Sebagai produk manusia, kebudayaan adalah ekspresi eksistensi manusia sebagai makhluk historis. Sebagai ekspresi eksistensi manusia, kebudayaan pun berwujud dengan corak dasar keberadaan manusia. Manusia dan kebudayaan memang saling mengendalikan, manusia mengendalikan kebudayaan, begitu pula sebaliknya kebudayaan mengendalikan manusia. Tanpa manusia tak akan ada kebudayaan dan tanpa kebudayaan, manusia tak dapat melangsungkan hidupnya secara manusiawi.
Buku “Franz Fanon : Kebudayaan dan Kekuasaan” adalah buku yang ditulis oleh Muhammad Teufiqurrohman.

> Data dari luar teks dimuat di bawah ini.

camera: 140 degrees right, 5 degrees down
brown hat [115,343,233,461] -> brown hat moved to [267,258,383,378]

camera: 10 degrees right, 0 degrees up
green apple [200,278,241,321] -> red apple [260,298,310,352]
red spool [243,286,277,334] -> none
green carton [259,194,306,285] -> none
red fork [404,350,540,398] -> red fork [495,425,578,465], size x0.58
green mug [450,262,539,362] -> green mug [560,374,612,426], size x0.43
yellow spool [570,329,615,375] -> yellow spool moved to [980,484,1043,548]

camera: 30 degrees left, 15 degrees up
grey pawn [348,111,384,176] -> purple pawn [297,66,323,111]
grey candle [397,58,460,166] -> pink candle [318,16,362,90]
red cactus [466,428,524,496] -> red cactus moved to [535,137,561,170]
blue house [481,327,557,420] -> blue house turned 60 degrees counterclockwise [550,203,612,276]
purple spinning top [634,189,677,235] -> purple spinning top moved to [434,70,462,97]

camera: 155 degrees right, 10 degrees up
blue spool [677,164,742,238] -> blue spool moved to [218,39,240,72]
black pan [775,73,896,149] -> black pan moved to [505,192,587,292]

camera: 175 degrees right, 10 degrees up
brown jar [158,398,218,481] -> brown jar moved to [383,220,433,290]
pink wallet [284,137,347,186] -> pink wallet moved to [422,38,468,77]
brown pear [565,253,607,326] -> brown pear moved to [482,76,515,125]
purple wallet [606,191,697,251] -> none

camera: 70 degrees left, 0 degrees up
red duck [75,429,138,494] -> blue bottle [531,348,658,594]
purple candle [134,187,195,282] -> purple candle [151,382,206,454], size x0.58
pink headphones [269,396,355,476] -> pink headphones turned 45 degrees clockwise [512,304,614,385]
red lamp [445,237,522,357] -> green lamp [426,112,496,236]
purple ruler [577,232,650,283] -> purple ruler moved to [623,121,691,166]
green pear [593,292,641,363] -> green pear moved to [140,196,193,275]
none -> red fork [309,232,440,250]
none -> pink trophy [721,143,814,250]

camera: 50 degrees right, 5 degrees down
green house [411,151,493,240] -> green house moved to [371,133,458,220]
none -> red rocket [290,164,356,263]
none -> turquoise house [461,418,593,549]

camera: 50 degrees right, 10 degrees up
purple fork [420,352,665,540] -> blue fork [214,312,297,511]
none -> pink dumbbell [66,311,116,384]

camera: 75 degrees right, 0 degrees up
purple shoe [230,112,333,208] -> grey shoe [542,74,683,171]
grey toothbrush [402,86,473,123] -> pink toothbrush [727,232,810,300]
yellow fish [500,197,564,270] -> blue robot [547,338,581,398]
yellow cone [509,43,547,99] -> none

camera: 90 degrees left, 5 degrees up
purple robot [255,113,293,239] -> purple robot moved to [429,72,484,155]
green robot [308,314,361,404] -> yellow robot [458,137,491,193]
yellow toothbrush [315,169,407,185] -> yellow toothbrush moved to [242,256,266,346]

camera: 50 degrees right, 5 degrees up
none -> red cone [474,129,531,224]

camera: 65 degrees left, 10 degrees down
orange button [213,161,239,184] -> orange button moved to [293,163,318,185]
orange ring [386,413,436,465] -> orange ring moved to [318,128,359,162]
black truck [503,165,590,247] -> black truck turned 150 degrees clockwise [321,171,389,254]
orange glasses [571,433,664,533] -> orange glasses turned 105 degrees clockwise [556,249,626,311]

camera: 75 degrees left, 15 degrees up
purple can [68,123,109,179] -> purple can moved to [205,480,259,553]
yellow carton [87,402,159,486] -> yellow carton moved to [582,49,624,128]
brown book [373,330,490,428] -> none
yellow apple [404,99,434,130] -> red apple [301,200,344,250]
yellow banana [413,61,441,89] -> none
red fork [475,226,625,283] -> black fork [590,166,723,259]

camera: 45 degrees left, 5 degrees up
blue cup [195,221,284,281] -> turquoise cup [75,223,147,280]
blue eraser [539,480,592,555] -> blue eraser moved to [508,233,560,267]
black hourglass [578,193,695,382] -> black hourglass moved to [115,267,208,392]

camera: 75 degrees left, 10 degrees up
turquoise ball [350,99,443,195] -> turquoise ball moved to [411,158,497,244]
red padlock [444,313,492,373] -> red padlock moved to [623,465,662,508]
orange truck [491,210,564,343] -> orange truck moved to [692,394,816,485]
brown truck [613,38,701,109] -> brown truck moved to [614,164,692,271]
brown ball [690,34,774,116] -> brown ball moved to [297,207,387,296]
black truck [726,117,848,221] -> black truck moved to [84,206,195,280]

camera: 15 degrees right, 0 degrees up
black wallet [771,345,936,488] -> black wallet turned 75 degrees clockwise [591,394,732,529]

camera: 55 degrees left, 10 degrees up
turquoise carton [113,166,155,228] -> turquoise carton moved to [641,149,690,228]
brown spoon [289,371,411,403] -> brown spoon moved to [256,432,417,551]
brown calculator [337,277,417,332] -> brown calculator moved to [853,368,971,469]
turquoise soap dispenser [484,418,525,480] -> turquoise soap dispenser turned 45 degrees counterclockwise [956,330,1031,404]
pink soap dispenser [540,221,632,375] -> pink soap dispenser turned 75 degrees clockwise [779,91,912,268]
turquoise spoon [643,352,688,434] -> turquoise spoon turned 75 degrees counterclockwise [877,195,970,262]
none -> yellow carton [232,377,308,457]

Dalam buku ini dituliskan untuk menyoroti pemikiran Franz Fanon. Pada satu bagian dibuku ini menuliskan tentang manusia negro yang berhadapan dengan problem Bahasa khususnya Bahasa Perancis.
Fanon menunjukkan bagaimana manusia negro itu menggunakan Bahasa Perancis dan memperlakukan Bahasa Perancis sebagai bahasa asli dan bahasa sehari-hari mereka dalam melakukan berbagai aktivitas kolektif. Hal ini membuat saya merasa tertarik untuk mengulas kembali dan memulai dari bukunya Franz Fanon dengan mengkaitkannya dengan salah satu kisah pemuda desa.
Kisah ini dimulai oleh salah seorang pemuda Bernama Marko. Marko merupakan pemuda berkulit hitam (negro) yang telah beberapa bulan tinggal di Perancis. Suatu hari Marko pulang ke kampung halamannya.
Sesampainya dikampung, Marko selalu berbicara Bahasa Perancis sebagai bahasa sehari-hari pada warga desa. Marko hampir tak paham bahasaIbu atau Bahasa asli Kampung halamannya, bahkan benda-benda yang disekitarnya pun tak mampu ia ucapkan karena banyak kata yang telah dilupanya.
Ketika Marko melihat alat-alat yang digunakan untuk Bertani, ia bertanya tentang fungsi dari alat yang dilihatnya. Pertanyaan itu terasa menjengkelkan bagi sang Bapak. Ia menjatuhkan benda itu ke kaki Marko, membuat Marko merasa kesakitan dan menjerit menyebutkan nama benda yang menimpahnya. Saya menanggap ini menjadi terapi yang jitu untuk memulihkan ingatan Marko.
Anak kulit hitam ini seperti menunjukkan dua sisi dari dirinya, yaitu rasa rendah diri ketika menggunakan bahasa Ibu/bahasa aslinya dan satu sisi ia menunjukkan rasa lebih percaya diri ketika menggunakan bahasa asing. Ini menunjukkan bahwa ia bisa merasa bahasa aslinya jauh lebih rendah (Ibib; hlm 12). Maka anak kulit hitam itu terdera apa yang disebut sebagai “Amnesia budaya” dengan secara sadar berusaha melupakan Bahasa dan kebudayaannya sendiri. Ini menjadi bagian dari menghapus identitasnya sebagai manusia negro, seolah dengan menghilangkan segala identitas yang menempel padanya sebagai manusia negro, seperti Bahasa daerah, maka ia telah dengan sendirinya menjadi manusia lain, manusia baru, yaitu manusia kulit putih.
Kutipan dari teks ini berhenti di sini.